It’s red wine season! That’s right, time to put away the rosé, give up the whites (well, maybe not all whites: there’s nothing like a lovely white Burgundy at this time of year) and bring out the big boys.
By that, I mean rich and flavourful red wines, and what better country, therefore, to choose your red wines from than Argentina? Argentina is often overshadowed by its skinny neighbour to the West – Chile, but it’s now producing some lip-smacking, crowd-pleasing red wines that would do any dinner table proud.
Around the holiday season (even just after), it’s time to push the boat out a bit and buy wines that you might not normally buy. I had the good fortune to visit Terrazas de los Andes located in one of the wine producing provinces of Argentina, Mendoza. Mendoza and Argentina have nailed their flag to the varietal malbec and it does outstandingly well in the high altitudes of Lujan de Cujo, which is a region within Mendoza province. The vineyards of Terrazas are located at between 980 to 1067 meters which impacts the ripening process of the grapes greatly and the disparate temperature variation between day and night allows for the accumulation of various aromatic and flavour components, as well as allowing the ripening of polyphenols which come together to produce wines of great body, structure and complexity.
After a tour of the cellars and the winery, I sat down with the wine maker of Terrazas, Adrian Meyer and we tasted through their latest releases.
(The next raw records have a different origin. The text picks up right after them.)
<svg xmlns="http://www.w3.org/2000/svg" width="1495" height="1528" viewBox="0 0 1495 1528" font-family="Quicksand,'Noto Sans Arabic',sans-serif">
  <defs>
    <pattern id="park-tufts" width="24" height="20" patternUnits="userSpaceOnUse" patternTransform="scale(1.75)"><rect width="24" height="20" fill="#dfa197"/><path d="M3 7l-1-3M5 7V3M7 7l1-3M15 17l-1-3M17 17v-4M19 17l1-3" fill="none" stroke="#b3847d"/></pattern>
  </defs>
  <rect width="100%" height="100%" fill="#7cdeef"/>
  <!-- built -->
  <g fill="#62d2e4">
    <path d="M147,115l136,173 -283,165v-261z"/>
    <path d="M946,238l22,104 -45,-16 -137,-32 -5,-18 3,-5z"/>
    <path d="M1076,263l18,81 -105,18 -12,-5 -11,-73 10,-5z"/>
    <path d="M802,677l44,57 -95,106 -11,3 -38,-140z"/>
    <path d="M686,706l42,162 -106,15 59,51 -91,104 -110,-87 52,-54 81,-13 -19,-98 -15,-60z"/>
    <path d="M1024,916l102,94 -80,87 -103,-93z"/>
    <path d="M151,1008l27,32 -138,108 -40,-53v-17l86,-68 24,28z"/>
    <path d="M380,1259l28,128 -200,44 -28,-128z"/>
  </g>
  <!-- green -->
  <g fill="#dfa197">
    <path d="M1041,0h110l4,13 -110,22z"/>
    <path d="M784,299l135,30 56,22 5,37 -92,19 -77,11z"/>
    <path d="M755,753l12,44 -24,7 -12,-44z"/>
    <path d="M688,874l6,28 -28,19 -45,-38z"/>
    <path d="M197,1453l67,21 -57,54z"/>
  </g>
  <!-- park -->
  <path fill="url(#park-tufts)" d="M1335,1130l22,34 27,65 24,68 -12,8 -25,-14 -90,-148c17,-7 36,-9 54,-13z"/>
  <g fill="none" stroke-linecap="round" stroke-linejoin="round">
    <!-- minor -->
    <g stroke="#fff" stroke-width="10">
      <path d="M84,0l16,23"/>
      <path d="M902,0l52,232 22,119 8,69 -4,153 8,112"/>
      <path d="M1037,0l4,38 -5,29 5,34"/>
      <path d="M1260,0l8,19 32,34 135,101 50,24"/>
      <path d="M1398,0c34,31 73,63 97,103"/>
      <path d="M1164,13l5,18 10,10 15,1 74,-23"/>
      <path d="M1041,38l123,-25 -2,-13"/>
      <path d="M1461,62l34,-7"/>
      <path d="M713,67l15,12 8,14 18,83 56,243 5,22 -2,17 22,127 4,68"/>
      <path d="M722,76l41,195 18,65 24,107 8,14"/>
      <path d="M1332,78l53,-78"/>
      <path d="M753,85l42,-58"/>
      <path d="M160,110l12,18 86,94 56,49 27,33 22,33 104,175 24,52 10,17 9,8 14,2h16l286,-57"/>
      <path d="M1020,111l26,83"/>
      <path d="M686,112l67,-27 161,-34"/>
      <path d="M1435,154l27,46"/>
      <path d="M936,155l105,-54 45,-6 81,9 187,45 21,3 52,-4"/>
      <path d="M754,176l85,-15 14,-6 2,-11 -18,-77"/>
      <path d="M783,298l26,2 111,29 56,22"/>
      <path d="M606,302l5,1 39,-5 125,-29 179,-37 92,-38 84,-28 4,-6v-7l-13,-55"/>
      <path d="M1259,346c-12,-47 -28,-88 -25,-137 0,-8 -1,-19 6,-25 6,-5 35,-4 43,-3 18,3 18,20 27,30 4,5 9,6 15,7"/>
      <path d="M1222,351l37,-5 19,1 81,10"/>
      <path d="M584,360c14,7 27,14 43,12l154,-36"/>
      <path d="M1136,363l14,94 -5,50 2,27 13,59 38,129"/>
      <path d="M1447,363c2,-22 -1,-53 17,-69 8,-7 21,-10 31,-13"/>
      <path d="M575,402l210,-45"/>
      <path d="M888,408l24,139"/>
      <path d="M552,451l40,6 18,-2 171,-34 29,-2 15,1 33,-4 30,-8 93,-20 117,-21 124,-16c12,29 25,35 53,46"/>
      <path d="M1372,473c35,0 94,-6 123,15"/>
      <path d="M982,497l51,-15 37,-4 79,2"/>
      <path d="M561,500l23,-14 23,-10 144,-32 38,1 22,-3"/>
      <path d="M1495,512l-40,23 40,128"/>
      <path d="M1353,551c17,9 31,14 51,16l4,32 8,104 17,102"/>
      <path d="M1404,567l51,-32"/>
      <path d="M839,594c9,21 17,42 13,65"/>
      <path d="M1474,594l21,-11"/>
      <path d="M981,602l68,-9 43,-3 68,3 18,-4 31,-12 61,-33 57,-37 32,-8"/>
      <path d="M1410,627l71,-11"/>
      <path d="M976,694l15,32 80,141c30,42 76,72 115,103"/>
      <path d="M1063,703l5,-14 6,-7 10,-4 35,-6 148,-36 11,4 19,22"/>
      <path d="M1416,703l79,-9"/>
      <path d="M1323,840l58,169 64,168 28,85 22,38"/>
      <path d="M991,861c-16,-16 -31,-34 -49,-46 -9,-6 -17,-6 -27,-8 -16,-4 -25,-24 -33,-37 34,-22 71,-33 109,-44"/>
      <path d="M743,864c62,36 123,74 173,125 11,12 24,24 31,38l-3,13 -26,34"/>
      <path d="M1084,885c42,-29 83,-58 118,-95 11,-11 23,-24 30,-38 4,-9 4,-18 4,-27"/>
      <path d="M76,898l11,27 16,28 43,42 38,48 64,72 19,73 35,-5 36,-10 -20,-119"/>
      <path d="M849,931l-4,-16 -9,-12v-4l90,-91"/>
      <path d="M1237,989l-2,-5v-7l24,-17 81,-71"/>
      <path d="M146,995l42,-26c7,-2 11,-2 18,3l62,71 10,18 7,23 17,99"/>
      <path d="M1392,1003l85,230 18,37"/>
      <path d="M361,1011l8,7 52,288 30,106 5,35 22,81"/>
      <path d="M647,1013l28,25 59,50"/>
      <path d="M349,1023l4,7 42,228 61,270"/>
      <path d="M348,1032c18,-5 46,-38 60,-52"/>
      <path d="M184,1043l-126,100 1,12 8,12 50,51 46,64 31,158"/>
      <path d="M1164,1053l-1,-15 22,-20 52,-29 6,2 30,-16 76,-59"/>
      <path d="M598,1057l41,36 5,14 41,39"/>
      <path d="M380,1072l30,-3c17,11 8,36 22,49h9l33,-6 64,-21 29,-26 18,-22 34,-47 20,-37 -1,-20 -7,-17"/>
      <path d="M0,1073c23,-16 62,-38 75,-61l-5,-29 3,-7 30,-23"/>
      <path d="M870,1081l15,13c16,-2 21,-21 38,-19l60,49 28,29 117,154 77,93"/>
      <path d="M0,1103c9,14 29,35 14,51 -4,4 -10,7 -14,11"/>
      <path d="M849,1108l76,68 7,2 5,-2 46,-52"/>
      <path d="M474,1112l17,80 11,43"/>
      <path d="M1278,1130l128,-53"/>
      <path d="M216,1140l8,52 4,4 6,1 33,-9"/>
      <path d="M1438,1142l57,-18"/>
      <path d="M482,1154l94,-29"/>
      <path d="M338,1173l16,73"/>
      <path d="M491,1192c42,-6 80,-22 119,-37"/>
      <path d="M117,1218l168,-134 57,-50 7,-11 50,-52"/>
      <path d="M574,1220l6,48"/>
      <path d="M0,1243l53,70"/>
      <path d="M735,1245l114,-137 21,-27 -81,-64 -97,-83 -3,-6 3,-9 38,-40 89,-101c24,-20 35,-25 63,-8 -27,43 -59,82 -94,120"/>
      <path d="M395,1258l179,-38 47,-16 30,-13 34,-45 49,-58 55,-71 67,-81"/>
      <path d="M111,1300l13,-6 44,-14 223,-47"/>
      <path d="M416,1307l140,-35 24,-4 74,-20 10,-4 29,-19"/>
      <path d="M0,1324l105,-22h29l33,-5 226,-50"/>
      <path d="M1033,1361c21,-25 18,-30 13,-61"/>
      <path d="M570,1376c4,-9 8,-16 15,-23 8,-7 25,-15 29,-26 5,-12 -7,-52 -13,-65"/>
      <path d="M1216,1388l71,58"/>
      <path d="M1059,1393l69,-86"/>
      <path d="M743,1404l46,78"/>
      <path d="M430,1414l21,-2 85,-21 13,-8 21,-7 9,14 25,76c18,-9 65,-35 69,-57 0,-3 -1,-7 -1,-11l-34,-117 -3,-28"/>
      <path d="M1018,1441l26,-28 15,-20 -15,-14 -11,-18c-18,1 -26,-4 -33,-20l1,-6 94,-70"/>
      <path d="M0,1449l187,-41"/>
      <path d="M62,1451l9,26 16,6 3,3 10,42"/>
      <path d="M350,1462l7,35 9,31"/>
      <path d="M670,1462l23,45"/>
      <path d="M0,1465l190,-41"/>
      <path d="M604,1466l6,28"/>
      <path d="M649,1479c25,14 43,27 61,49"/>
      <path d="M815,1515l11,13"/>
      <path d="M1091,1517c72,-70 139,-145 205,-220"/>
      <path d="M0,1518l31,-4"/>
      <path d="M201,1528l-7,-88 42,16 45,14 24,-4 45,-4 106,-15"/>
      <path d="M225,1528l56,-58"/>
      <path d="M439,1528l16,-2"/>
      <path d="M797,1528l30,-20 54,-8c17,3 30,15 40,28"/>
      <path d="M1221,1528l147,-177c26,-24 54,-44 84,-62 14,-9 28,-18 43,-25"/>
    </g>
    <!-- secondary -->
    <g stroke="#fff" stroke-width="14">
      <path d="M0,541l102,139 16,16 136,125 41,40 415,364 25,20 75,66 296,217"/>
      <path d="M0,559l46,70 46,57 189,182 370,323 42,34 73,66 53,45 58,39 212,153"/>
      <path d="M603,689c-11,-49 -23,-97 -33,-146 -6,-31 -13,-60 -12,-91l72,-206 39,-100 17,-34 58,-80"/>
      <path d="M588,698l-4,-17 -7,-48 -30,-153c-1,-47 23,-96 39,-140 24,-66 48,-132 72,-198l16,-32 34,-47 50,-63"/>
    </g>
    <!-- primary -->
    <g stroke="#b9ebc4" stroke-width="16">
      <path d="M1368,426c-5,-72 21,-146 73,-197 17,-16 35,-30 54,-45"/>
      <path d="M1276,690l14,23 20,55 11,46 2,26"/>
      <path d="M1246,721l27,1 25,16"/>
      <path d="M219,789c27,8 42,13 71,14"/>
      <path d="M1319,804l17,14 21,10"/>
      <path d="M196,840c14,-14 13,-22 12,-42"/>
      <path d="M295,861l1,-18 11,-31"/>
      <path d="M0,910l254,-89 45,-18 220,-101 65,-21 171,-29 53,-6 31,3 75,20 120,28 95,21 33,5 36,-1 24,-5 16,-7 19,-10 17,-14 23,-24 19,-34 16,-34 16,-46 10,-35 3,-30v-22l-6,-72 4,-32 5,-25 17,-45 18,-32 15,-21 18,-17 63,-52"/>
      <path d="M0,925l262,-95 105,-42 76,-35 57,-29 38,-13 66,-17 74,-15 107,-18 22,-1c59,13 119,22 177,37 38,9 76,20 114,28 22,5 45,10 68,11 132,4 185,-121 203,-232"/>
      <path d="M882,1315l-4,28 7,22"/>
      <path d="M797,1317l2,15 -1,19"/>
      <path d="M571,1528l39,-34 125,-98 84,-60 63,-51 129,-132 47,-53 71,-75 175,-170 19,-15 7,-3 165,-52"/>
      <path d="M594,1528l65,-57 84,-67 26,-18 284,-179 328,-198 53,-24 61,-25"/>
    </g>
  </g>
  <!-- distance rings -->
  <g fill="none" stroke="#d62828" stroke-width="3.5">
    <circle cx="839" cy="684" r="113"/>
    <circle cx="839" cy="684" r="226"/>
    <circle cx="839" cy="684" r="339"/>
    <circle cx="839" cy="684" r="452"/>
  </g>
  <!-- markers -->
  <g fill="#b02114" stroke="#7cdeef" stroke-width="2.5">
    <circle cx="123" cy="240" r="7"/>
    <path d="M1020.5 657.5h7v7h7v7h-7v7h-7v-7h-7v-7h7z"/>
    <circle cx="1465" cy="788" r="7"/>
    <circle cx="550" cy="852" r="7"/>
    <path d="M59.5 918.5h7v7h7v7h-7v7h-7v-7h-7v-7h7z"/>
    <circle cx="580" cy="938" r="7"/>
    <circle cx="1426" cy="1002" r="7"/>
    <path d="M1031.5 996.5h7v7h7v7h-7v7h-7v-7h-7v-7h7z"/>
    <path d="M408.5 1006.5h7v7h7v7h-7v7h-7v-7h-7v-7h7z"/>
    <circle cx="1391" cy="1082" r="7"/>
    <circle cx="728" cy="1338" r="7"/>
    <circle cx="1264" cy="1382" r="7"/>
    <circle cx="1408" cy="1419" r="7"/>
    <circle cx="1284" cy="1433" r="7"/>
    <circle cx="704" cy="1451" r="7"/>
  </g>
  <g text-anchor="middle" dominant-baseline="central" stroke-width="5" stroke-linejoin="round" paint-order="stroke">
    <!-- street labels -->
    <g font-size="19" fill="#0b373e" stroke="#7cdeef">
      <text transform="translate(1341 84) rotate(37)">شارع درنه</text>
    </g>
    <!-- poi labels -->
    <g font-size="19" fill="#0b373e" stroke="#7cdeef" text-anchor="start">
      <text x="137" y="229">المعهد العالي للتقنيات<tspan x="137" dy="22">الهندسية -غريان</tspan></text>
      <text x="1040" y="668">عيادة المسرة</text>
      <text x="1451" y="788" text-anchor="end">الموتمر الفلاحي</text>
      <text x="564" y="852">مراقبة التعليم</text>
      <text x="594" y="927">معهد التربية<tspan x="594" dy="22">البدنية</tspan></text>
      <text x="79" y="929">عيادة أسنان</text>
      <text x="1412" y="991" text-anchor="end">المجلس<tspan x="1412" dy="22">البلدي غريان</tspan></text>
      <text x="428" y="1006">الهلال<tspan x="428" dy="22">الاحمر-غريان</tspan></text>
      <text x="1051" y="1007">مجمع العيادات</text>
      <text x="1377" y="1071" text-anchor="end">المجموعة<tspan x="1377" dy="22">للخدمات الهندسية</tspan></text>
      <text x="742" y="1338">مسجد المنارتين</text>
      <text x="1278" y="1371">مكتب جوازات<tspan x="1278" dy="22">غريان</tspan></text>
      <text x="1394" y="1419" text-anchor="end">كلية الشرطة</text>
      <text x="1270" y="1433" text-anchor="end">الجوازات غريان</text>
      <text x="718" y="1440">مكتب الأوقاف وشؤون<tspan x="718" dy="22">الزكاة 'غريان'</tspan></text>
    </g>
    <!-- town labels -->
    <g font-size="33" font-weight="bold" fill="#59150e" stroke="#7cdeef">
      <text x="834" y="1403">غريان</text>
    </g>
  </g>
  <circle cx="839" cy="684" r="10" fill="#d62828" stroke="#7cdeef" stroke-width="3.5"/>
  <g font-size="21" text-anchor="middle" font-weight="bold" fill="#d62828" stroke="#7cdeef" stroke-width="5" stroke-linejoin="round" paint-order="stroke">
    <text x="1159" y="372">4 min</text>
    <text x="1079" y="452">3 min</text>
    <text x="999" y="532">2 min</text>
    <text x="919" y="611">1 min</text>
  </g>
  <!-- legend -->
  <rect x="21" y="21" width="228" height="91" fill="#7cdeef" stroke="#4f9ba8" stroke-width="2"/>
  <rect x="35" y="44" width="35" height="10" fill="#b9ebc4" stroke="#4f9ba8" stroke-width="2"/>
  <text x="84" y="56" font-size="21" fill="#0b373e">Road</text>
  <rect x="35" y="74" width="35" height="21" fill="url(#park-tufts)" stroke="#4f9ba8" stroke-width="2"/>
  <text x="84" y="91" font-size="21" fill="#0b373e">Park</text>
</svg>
The winery was originally built in the 1880’s and was discovered by Moet & Chandon in 1959 when their then chief winemaker, Renaud Poirier, chose Mendoza as the company’s first overseas venture. The building is a fantastic brick structure with cement tanks still in use to store the unbottled wines. They do however, also have a state of the art winery and use stainless steel tanks for fermentation as well as Argentine developed and constructed steel tanks which resembled flying saucers to me.
My picks of the range include the Reserva Malbec 2008 and the Afincado Malbec 2007. The Reserva ’08 had a fantastic red fruit nose combined with a zesty spiciness which gave it a very fresh note. Adrian commented that it was a cooler summer then normal in 2008 and thus the wine that was produced had a much fruiter character to it. It was not heavy or jammy but an excellent balance between fruit and oak. The Reserva is not produced in every year. Adrian and his team do ongoing selection throughout the summer to ensure that only the best fruit goes into the bottle. I imagined this wine being an excellent companion to charcuterie and cheese or perhaps as an aperitif, something to shake of the chill of a snowy winter’s night.
The question of what to have with Christmas dinner was solved for me with the Afincado Malbec 2008. A single vineyard wine, all the grapes come from the Las Compuertas block which was planted back in 1929. These are old vines and the fruit produced is very concentrated and of very fine quality. The vineyard is the highest in Lujan de Cujo and sits right at the foot of the Andes Mtns. As a matter of fact, it’s the last vineyard before you head up into the Andes.
Hand picked, sorted by hand, small tanks, new French oak barrels; no expense is spared in producing the Afincado and it comes through in the bottle. A complex nose, full bodied with plenty of red and black fruits but very fresh with sweet spices dominating on the nose, ripe, round tannins combined with a pleasing acidity make this a very well balanced, interesting wine to drink. Having it with a meal will only highlight the complex qualities of the wine. I really enjoyed it and wanted to take it with me to lunch but I had other wines to try and so I bade farewell to Terrazas to visit their premium winery, Cheval des Andes. If Terrazas wines were this enjoyable, I couldn’t wait to see what Cheval des Andes was producing.
Terrazas de los Andes wines are available at many of the finer Argentine restaurants in London as well as online and from independent wine merchants.